INSTRUCTIONS TO FOLLOW
Replicate the data exactly, every line included.

AVAILABLE DATA

-- Opening Marker --

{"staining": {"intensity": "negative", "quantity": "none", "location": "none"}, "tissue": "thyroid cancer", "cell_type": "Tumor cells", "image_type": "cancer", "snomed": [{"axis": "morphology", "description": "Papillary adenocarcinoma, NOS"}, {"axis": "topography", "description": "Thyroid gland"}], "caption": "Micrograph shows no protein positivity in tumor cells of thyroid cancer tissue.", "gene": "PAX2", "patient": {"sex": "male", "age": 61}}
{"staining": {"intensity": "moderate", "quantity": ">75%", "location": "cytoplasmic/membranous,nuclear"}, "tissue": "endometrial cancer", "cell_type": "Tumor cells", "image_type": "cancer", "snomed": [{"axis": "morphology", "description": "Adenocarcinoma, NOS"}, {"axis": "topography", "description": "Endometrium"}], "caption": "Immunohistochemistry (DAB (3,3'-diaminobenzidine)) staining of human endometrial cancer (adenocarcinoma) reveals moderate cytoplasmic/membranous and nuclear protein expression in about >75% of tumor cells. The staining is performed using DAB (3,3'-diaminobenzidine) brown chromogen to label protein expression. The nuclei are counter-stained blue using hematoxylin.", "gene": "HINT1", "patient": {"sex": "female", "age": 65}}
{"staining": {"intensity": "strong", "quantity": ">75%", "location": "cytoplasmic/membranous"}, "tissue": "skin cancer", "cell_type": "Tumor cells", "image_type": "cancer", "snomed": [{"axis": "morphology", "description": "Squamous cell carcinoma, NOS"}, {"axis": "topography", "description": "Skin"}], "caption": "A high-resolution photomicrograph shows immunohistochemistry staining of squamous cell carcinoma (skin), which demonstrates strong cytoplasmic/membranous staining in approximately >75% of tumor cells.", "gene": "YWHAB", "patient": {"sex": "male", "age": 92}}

-- Closing Marker --

SOLUTION TO THIS EXERCISE
{"staining": {"intensity": "negative", "quantity": "none", "location": "none"}, "tissue": "thyroid cancer", "cell_type": "Tumor cells", "image_type": "cancer", "snomed": [{"axis": "morphology", "description": "Papillary adenocarcinoma, NOS"}, {"axis": "topography", "description": "Thyroid gland"}], "caption": "Micrograph shows no protein positivity in tumor cells of thyroid cancer tissue.", "gene": "PAX2", "patient": {"sex": "male", "age": 61}}
{"staining": {"intensity": "moderate", "quantity": ">75%", "location": "cytoplasmic/membranous,nuclear"}, "tissue": "endometrial cancer", "cell_type": "Tumor cells", "image_type": "cancer", "snomed": [{"axis": "morphology", "description": "Adenocarcinoma, NOS"}, {"axis": "topography", "description": "Endometrium"}], "caption": "Immunohistochemistry (DAB (3,3'-diaminobenzidine)) staining of human endometrial cancer (adenocarcinoma) reveals moderate cytoplasmic/membranous and nuclear protein expression in about >75% of tumor cells. The staining is performed using DAB (3,3'-diaminobenzidine) brown chromogen to label protein expression. The nuclei are counter-stained blue using hematoxylin.", "gene": "HINT1", "patient": {"sex": "female", "age": 65}}
{"staining": {"intensity": "strong", "quantity": ">75%", "location": "cytoplasmic/membranous"}, "tissue": "skin cancer", "cell_type": "Tumor cells", "image_type": "cancer", "snomed": [{"axis": "morphology", "description": "Squamous cell carcinoma, NOS"}, {"axis": "topography", "description": "Skin"}], "caption": "A high-resolution photomicrograph shows immunohistochemistry staining of squamous cell carcinoma (skin), which demonstrates strong cytoplasmic/membranous staining in approximately >75% of tumor cells.", "gene": "YWHAB", "patient": {"sex": "male", "age": 92}}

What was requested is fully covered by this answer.